De regreso a Malaca conoció a Anjirô, un samurái japonés arrepentido de un asesinato. Y, a través de sus descripciones, se entusiasma con Japón y decide prepararse para este nuevo objetivo. Con ayuda de Anjirô y un inteligente hermano jesuita cordobés, Juan Fernández, consigue embarcarse en un junco, pilotado por un pirata chino, que estuvo a punto de ser engullido por la tempestad. Japón fue duro, pero supuso un cambio de mentalidad. Como decía un contemporáneo, "en La India el maestro Javier pescaba con red; en Japón tuvo que hacerlo con caña, uno a uno".

Fascinado por la inteligencia y el nivel cultural de los japoneses, sufrió repetidos fracasos como el de no ser recibido por el emperador en la capital Miyako (Kyoto); soportar la risa de los señores feudales o damyôs cuando les fustigaba su pública pederastia, o humillaciones linguísticas, como equivocarse al usar la palabra "dainichi", que creía cercana al concepto de Dios trino (Padre, Hijo y Espíritu Santo), y que descubrió que se representaba con un falo.


Sufrió, pero aprendió a dialogar

Sostuvo largos coloquios con los monjes zen y de otras sectas, que no entendían cómo en la lógica cristiana sus antepasados sin culpa tenían que acabar en el infierno por no haber conocido a Jesucristo.

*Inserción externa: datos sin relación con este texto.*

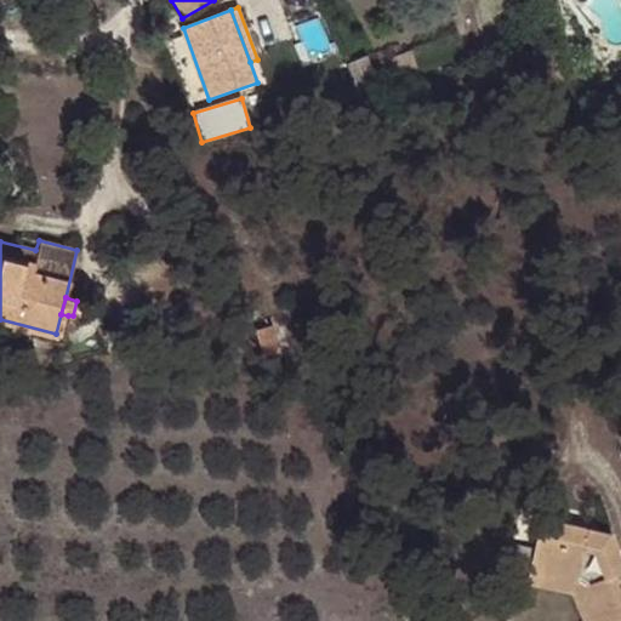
[(68,315),(61,314),(56,334),(0,319),(0,337),(30,346),(32,337),(62,345),(68,315)]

Javier les respondía que un hombre solo en una montaña, sin influjo ni cultura, sabe distinguir lo bueno de lo malo porque lleva una ley escrita en el corazón. Y, al percatarse de que su pobre sotanilla no le ayudaba ante los señores del lugar, decidió engalanarse con sedas y acudir a sus palacios con boato y hasta con originales regalos occidentales, como un arcabuz de repetición o unos primitivos anteojos. Llega así a la conclusión de que los futuros jesuitas que vayan a Japón deben ser universitarios que tengan conocimientos científicos y filosóficos.


Rumbo a China

Persuadido de que los conocimientos le venían a los japoneses de la misteriosa China, prepara su incursión en este continente cerrado, donde los mercaderes portugueses padecían encarcelamientos y torturas. Consiguió en Goa que su amigo, el comerciante Diego Pereira, fuera nombrado embajador especial del virrey ante el emperador chino. Pero, cuando tenía todo listo, incluso los regalos con que pensaba obsequiarle, un envidioso capitán, Álvaro de Ataide, confiscó en Malaca el timón de la nave en que pretendía embarcarse. Sólo permitió que viajara a isla de Sancián con otros comerciantes y sin embajada.

A la espera de un navegante chino que le había prometido facilitarle la entrada en Cantón, aterido de frío en la cabaña donde se cobijaba, fue presa de una grave pulmonía. Subió al galeón fondeado en la playa para intentar recuperarse dentro de un camarote, pero el vaivén del barco le empeoró. Sin apenas con qué abrigarse ni qué comer, vuelto a la isla, y acompañado solamente por Antonio, un intérprete chino que le puso una candela en sus manos, después de decir "Madre de Dios, Jesús, Hijo de David, tened misericordia de mí", falleció al romper el alba del 3 de diciembre de 1552 frente al perfil de la costa prometida. Tenía 46 años.

Enterrado en la isla por el chino Antonio, dos meses después al zarpar la nao rumbo a Malaca, decidieron llevarse el cuerpo del santo, tras introducir cal en el ataúd para que se corrompiera antes. Sin embargo no fue así, el cuerpo de Javier quedó incorrupto. Durante un siglo llegó a permanecer flexible y con las vísceras en su sitio, como fue comprobado por varios médicos en la misma Goa. Actualmente está momificado.

A Javier se le atribuyeron muchos milagros en vida: docenas de curaciones, videncias y profecías e incluso la resurrección de un niño. Pero el milagro mayor de Javier era su fe, el entusiasmo y confianza de un corazón ardiente que le hacía exclamar "¡basta, Señor, basta!", y que le empujó más allá de sus posibilidades. Sus restos, conservados en una urna de plata y cristal en la iglesia de Bon Jesu de la Vieja Goa, siguen convocando en su fiesta largas colas, la mayoría de no cristianos. Su brazo, conservado en Roma, se encuentra temporalmente estos días en Navarra.

Beatificado por Pablo V y canonizado por Gregorio XV el 12 de marzo de 1662, Francisco Javier es patrono universal de las misiones y de la juventud. Una frase evangélica late detrás de tal hazaña, la que pronunció a su oído un día Ignacio de Loyola en la Universidad de París: "¿De qué le sirve al hombre ganar todo el mundo si pierde su alma?".